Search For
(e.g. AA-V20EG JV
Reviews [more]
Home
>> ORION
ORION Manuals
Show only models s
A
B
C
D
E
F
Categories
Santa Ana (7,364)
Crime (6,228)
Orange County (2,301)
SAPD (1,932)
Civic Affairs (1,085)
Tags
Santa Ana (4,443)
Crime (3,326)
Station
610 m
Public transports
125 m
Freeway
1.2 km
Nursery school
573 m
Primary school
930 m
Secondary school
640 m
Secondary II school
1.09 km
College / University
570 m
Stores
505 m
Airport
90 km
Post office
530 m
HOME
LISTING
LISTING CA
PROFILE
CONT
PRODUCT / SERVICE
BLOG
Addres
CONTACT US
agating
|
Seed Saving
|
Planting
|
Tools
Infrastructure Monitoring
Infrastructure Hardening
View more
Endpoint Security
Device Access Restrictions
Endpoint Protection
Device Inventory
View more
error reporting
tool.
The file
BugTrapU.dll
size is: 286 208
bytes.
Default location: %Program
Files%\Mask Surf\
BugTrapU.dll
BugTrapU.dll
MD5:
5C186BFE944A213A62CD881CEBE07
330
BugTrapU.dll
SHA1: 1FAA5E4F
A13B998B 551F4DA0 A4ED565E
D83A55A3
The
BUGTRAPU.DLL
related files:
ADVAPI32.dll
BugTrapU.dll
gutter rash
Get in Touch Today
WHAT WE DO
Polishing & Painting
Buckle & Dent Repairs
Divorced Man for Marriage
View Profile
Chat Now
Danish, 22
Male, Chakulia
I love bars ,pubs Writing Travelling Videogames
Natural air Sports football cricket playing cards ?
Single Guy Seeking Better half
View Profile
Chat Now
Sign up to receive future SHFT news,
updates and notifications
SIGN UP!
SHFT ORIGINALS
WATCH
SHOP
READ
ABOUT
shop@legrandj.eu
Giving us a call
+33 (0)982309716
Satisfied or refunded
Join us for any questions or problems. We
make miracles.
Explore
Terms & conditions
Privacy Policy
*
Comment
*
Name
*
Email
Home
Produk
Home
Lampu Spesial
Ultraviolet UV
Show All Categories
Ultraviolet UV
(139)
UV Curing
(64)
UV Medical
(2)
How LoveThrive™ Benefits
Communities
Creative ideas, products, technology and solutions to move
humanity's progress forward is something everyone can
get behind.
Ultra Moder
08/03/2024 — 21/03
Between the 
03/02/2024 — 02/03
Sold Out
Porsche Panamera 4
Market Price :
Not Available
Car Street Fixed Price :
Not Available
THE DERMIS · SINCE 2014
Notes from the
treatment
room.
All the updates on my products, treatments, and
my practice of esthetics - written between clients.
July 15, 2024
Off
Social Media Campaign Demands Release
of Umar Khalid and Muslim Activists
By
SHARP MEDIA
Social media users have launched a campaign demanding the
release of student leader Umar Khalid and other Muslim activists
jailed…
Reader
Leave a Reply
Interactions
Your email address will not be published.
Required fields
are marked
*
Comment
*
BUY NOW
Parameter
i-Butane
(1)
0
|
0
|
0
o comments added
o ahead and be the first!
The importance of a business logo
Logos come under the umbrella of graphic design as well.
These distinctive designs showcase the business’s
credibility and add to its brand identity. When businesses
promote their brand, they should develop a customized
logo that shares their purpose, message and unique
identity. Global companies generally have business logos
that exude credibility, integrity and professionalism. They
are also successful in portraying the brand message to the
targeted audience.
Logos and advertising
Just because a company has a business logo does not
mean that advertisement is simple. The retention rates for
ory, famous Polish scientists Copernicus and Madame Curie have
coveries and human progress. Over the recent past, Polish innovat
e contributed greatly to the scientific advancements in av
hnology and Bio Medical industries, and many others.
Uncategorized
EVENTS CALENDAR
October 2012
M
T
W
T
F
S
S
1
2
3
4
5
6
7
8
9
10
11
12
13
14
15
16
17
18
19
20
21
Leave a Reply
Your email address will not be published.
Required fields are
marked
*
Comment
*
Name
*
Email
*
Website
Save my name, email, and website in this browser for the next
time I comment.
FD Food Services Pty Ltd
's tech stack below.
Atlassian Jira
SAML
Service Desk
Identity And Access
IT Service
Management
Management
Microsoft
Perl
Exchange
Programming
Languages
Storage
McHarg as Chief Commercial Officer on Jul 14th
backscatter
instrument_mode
.....
(TASK STATEMENT): Output exactly one stretch of the listing: from the line containing "Notes from the" through the line containing "Social media users", both end lines included.

(TASK OUTPUT):
Notes from the
treatment
room.
All the updates on my products, treatments, and
my practice of esthetics - written between clients.
July 15, 2024
Off
Social Media Campaign Demands Release
of Umar Khalid and Muslim Activists
By
SHARP MEDIA
Social media users have launched a campaign demanding the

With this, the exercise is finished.